On the right is a RAW image, which we manually set a shutter speed of one second and ISO 800, producing a perfectly exposed and perfectly sharp shot.
It’s not possible to shoot handheld with a shutter speed of a second—the camera needs to be propped up somewhere if not placed on a tripod—so it’s not a catch-all solution. But it does open up the Android camera to far more creative photography.
High ISO and the laws of physics
Manual controls are ideal for helping you avoid setting the ISO too high, but are only an option if you’re shooting static subjects; it’s not possible to shoot moving objects or people with a slow shutter speed.
In these instances increasing the ISO is unavoidable if you’re to get a sharp image. Here, the benefits from Lollipop are less clear. RAW is not a magic bullet that can solve every problem, and the higher the ISO goes the more the laws of physics take over.
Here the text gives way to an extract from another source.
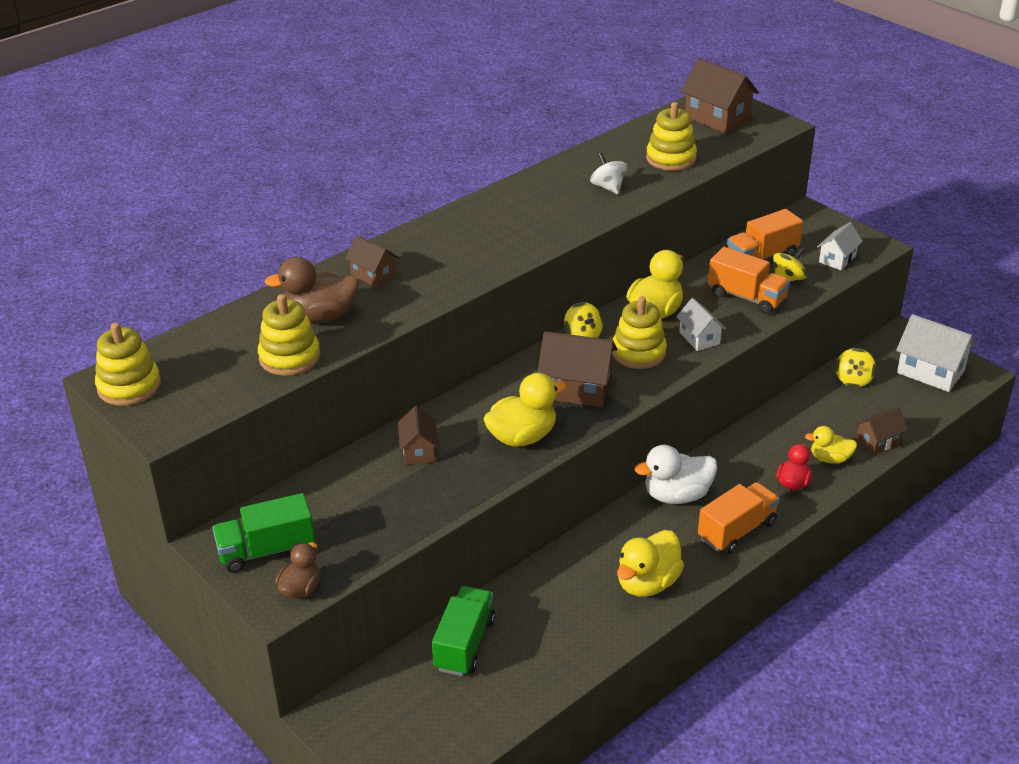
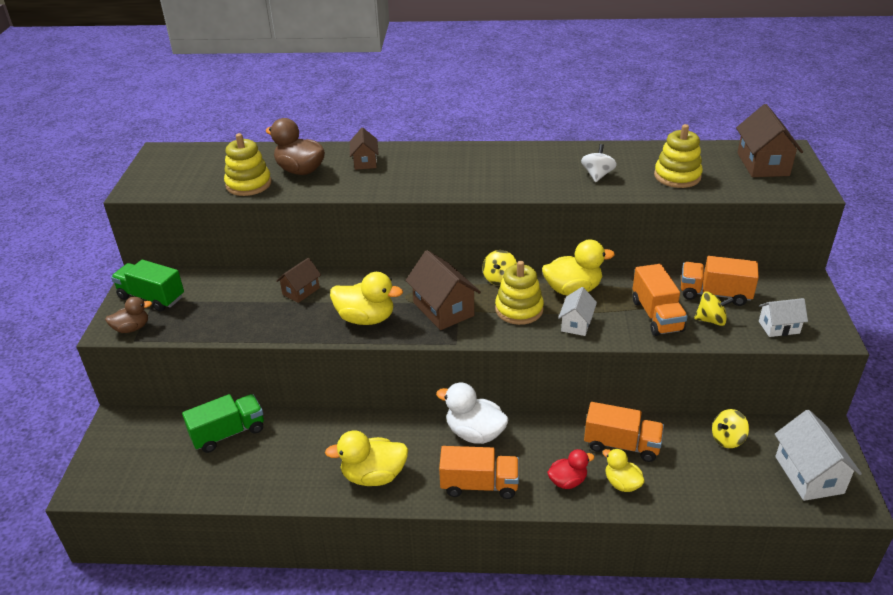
camera: 45 degrees right, 0 degrees up
yellow stacking toy [95,323,161,406] -> none
brown house [855,407,908,455] -> none
none -> orange truck [584,402,664,462]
The tiny sensors that are installed in smartphones will always be limited in lowlight conditions simply because they are not large enough to capture much light. The more you increase the ISO, the more noise is added to the image.
Jpegs try to get around this by adding blanket noise reduction to the shot. This cleans it up but also, as we’ve seen, wipes out anyone detail that was captured. You can manually remove noise from a RAW image in Lightroom or Photoshop, but this will always come at the expense of detail. Finding the right balance is a judgement everyone makes on their own.
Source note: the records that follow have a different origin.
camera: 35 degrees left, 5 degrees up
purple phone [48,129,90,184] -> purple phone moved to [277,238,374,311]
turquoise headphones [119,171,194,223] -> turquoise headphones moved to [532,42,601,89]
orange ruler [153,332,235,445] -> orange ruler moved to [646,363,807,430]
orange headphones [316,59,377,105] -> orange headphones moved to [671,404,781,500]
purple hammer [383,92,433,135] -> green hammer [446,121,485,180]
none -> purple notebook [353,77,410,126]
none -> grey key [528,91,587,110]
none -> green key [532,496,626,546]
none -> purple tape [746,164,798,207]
Often this judgement will depend on the intended use for the image. Below is a shot taken at ISO 1600. At small size it looks fine, and would be acceptable for sharing on social media.
Zoomed in to 100% reveals plenty of noise in the image. The left side of the image is untouched, and the right has some noise reduction applied, but we wouldn’t want to use the image at any large size.
The Nexus 5 can shoot up to ISO 10000, although in L Camera it would always cause the camera to crash and require a reboot before it was able to process the Jpeg. Here’s what an unprocessed RAW shot at ISO 10000 on a Nexus 5 looks like.
High ISO performance does vary significantly depending on the camera sensor the smartphone is using. We’d expect better results from better cameras, but we suspect the days of high ISO shooting in smartphones are still a way off.
It’s very early days for Lollipop and the new camera APIs, and at the time of writing there are no camera apps on the Play Store that take advantage of it.
But the benefits are clear. Even on existing hardware you’ll be able to produce images with more detail and wider dynamic range, and also utilise slower shutter speeds for lowlight photography.
You’ll still bump up against the laws of physics for extreme conditions, but there’s little doubt that every smartphone that employs the new camera features in Lollipop will get a significant upgrade; while in future smartphone cameras and camera apps will designed from the ground up with these considerations in mind.
We’re about to enter an exciting new era for Androidography.